---------- PROVIDED TEXT ----------
March 25, designated by the Tolkien Society as Tolkien Reading Day, is meant to encourage the reading of Tolkien’s works individually or in group events. A new theme is announced every year, and for 2019 it’s “Tolkien and the mysterious.”

My current reading focuses on Tolkien’s verse drama, The Homecoming of Beorhtnoth Beorhthelm’s Son – let’s call it The Homecoming for short – and a specific moment in the play in which one of the characters experiences a mysterious vision.

It’s not one of Tolkien’s best-known works, so first a quick summary: The Homecoming is a short drama for two voices based on the events recounted in the Old English poem, “The Battle of Maldon,” which describes an English defeat at the hands of Viking invaders in the year 991. Beorhtnoth is the English lord who is killed in the battle, but his loyal followers fight on against hopeless odds. Often-quoted lines from the poem are spoken by an old warrior, here in Old English, then followed by Tolkien’s translation:

Hige sceal þe heardra, heorte þe cenre,
Mod sceal þe mare þe ure mægen lytlað.

“Will shall be the sterner, heart the bolder, spirit the greater as our strength lessens.” (124)

Tolkien wrote that he thought these Old English lines weren’t original in this poem but instead “an ancient and honoured expression of heroic will” (124).
----------
PROBLEM 1:
Copy out the passage on Tolkien's The Homecoming from "It’s not one" to "ure mægen lytlað.".
---------- EXERCISE DATA ----------
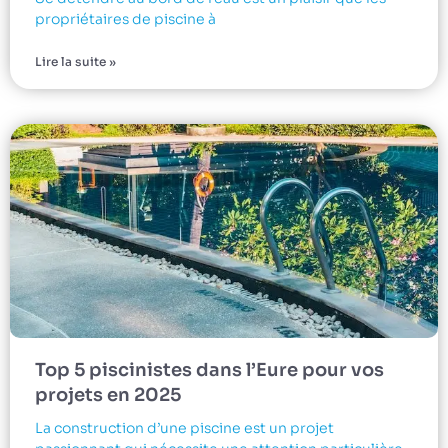
propriétaires de piscine à
Lire la suite »
Top 5 piscinistes dans l’Eure pour vos
projets en 2025
La construction d’une piscine est un projet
----------
PROBLEM 2:
Rewrite the lines of the saved data entries with "Lire la suite" swapped for "Voir plus" and everything else left as is. Don't include the pictures.

WORKED SOLUTION 1:
It’s not one of Tolkien’s best-known works, so first a quick summary: The Homecoming is a short drama for two voices based on the events recounted in the Old English poem, “The Battle of Maldon,” which describes an English defeat at the hands of Viking invaders in the year 991. Beorhtnoth is the English lord who is killed in the battle, but his loyal followers fight on against hopeless odds. Often-quoted lines from the poem are spoken by an old warrior, here in Old English, then followed by Tolkien’s translation:

Hige sceal þe heardra, heorte þe cenre,
Mod sceal þe mare þe ure mægen lytlað.

WORKED SOLUTION 2:
propriétaires de piscine à
Voir plus »
Top 5 piscinistes dans l’Eure pour vos
projets en 2025
La construction d’une piscine est un projet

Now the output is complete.